Slopes Are a 'Set-Up for Collisions'
But safety advocates argue that these measures have not sufficiently kept pace with advances in technology, such as shaped or parabolic skis, and grooming techniques that have increased the average speed of skiers.
"They've been clocking the skiers. It's not unusual for a skiing accident to occur when one person hits another at 40 to 50 mph," said Dr. Daniel Gregory, a California physician and founder of the SnowSport Safety Foundation and the California Ski & Snowboard Safety Organization.
Skiers travel 10-15 mph faster than they did about a decade ago, he said. And, because resorts have been successful at drawing more people to skiing, the slopes are crowded with people of varying abilities.
"That's a set-up for collisions," he told ABCNews.com.
Gregory founded his organizations after his daughter Jessica died skiing at Lake Tahoe in 2006 and is involved in a lawsuit related to her death.
While some situations may not be avoidable, he urged that more transparency and emphasis on prevention and safety is needed.
Famous Accidents
Richardson, 45, and married to the actor Liam Neeson, reportedly fell while taking a skiing lesson at Mont Tremblant, Quebec, in the Laurentian Mountains north of Montreal.
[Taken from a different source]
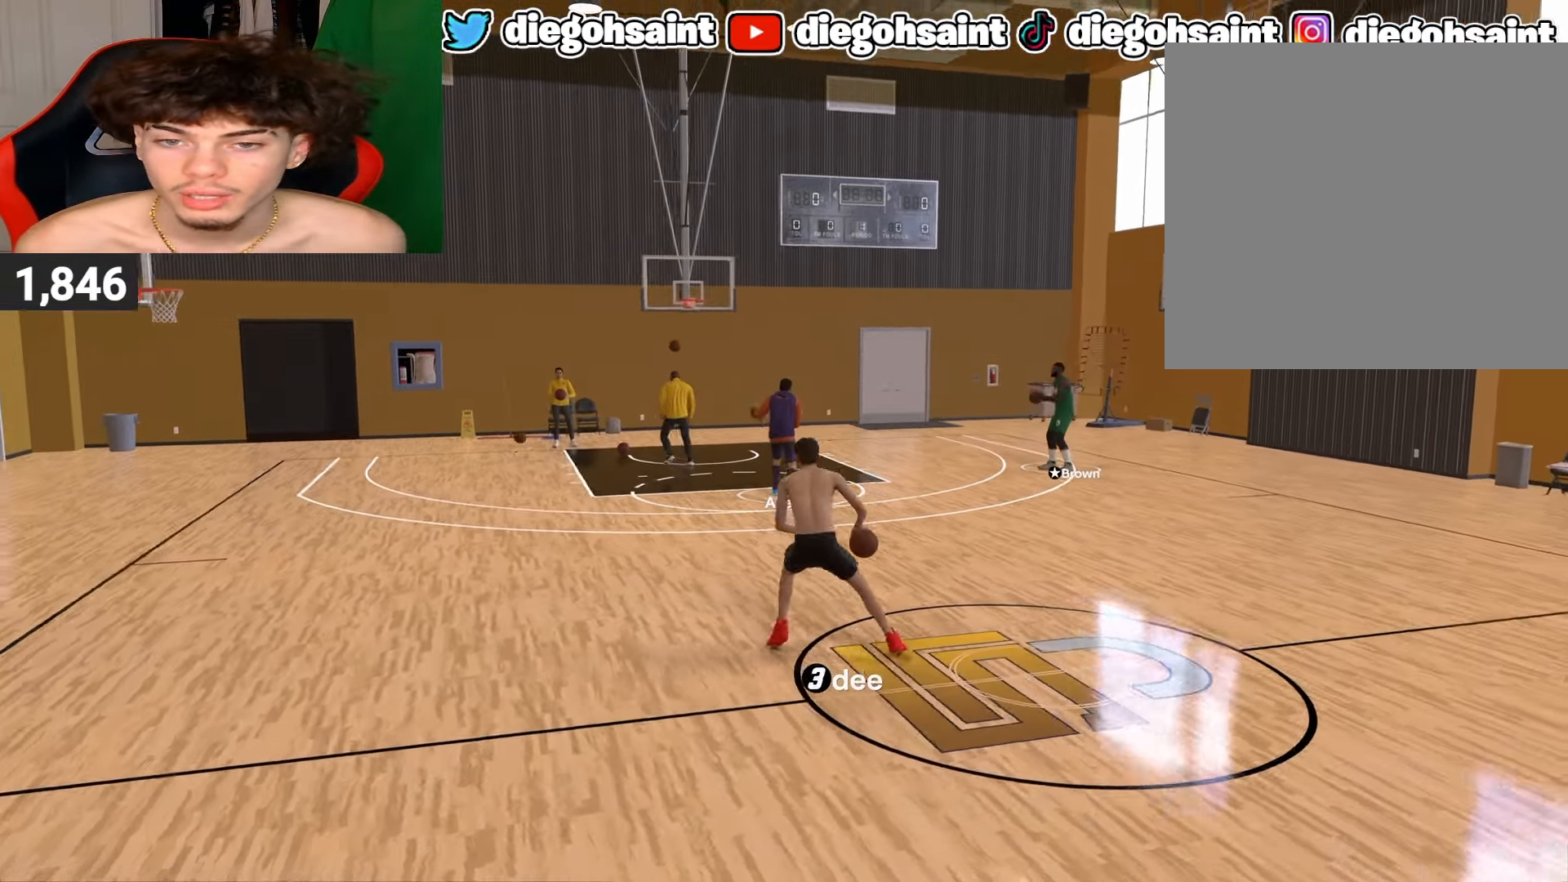
{"buttons": ["R2"], "left_stick": "center", "right_stick": "center", "events": []}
She died Wedesnday from her injuries in a New York hospital, a spokesperson said.
Some other prominent people killed or severely injured on the slopes in recent years:
Sonny Bono, the singer who first gained fame as part of the husband-wife group Sonny and Cher, later became a Republican congressman from Southern California.
He was killed after he hit a tree at Heavenly Ski Resort near South Lake Tahoe, Calif., Jan. 5, 1998. His epitaph is the title of one of his most popular songs: "And the Beat Goes On."
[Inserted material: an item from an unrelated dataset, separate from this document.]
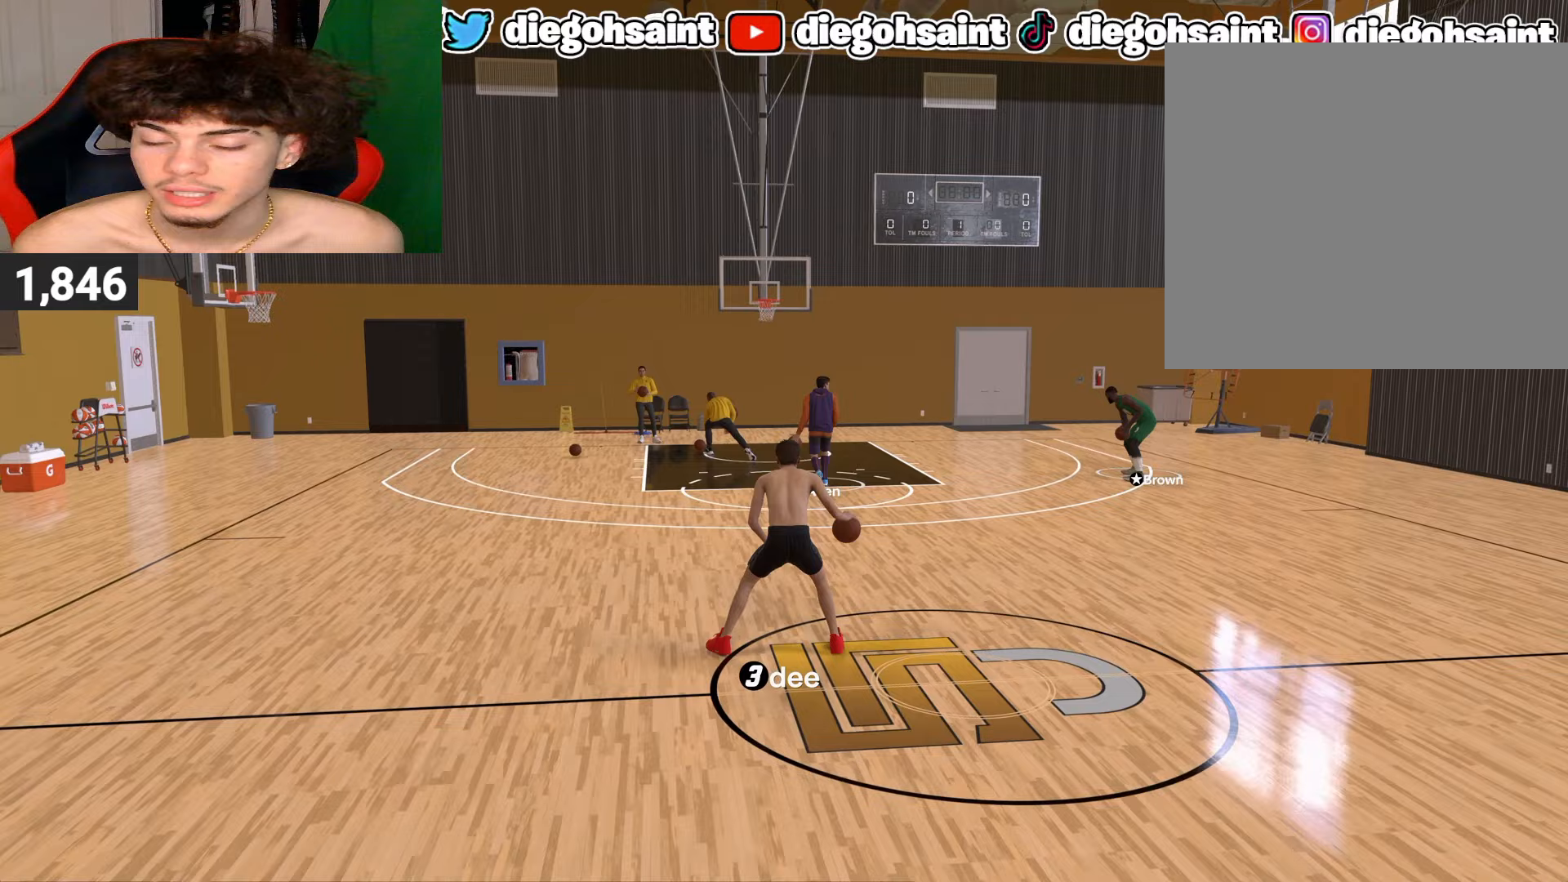
{"buttons": ["R2"], "left_stick": "center", "right_stick": "center", "events": []}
Michael Kennedy was the sixth of 11 children of Robert F. Kennedy and his wife, Ethel. A lawyer by training, he helped his brother Joe Kennedy run Citizens Energy Corp., a nonprofit organization that supplied heating oil to people who could not afford it.
Kennedy died in a 1997 skiing accident near Aspen, Colo.
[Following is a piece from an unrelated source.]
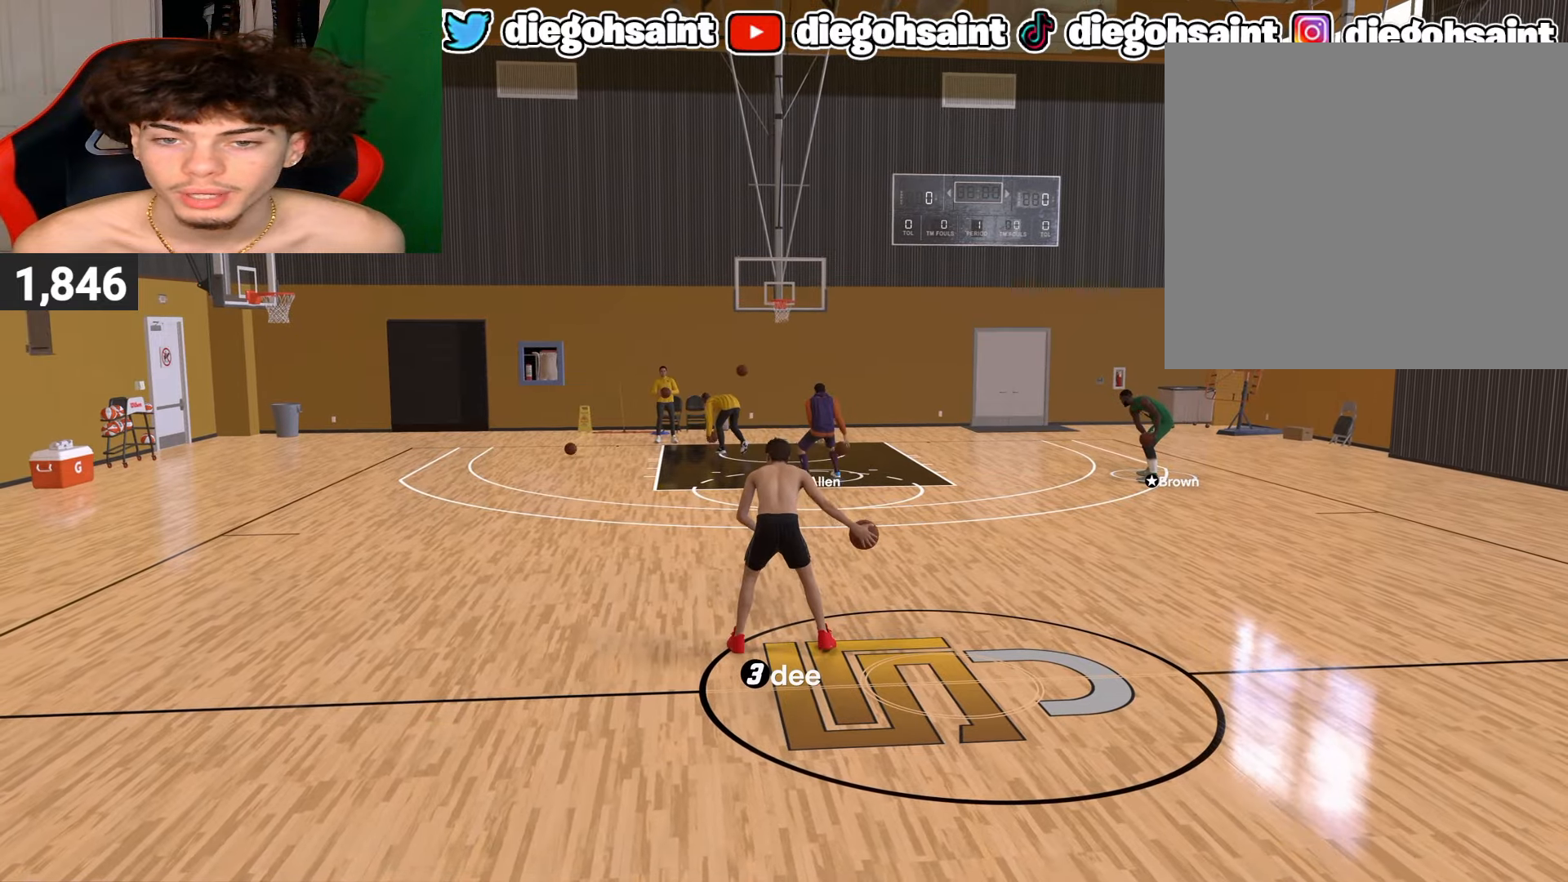
{"buttons": ["R2"], "left_stick": "center", "right_stick": "center", "events": [[167, "right_stick", "left"], [250, "right_stick", "center"]]}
Princess Caroline of Monaco was skiing at an exclusive ski resort in the Austrian Alps, in 2001, when a skier crashed into her while she was with an instructor. The princess, who is the eldest daughter of American film actress Grace Kelly, was airlifted to a private clinic where a keyhole operation repaired her torn knee ligament.
Supermodel Christie Brinkley hurt her back during a 2006 ski trip in Aspen, Colo. The CoverGirl cosmetics model reportedly noticed something was wrong after she fell while skiing. A doctor's visit revealed that she was very close to severing her spinal cord, Brinkley told "Extra." In February 2007, she underwent surgery to address the problem.
John McWethy, the chief national security correspondent for ABC News died at 61 after chest injuries sustained in a 2008 skiing accident. After serving as the nework's chief national security correspondent since 1984, McWethy had retired to Boulder, Colo., with his wife.
Dieter Althaus, 50, is a German politician, the president of the central German state of Thuringia. On Jan. 1, 2009, he was skiing in Styria, Austria, when he reportedly wandered from an expert run onto a beginner's course and collided with a 41-year-old woman, Beata Christandl.
He was wearing a helmet, but she was not. She later died. Althaus, who was seriously injured, was convicted of involuntary manslaughter. He was fined 33,000 euros (about $41,000), and ordered to pay an additional 5,000 euros to Christandl's husband.
"Depending on whose numbers you use, there are 8 [million] to 10 million regular skiers in America," said Greg Ditrinco, the executive editor of Ski Magazine in Boulder, Colo., "and the number of serious injuries and deaths is low.
"In the last five to eight years skiers have been using shorter, wider skis," he said. "The gear revolution has put people on terrain they would not have been on 10 or 15 years ago. They're skiing more of the mountain."
"But we've done stories over the years about how safe it is -- how it's safer than riding a bike or swimming, things like that," he said.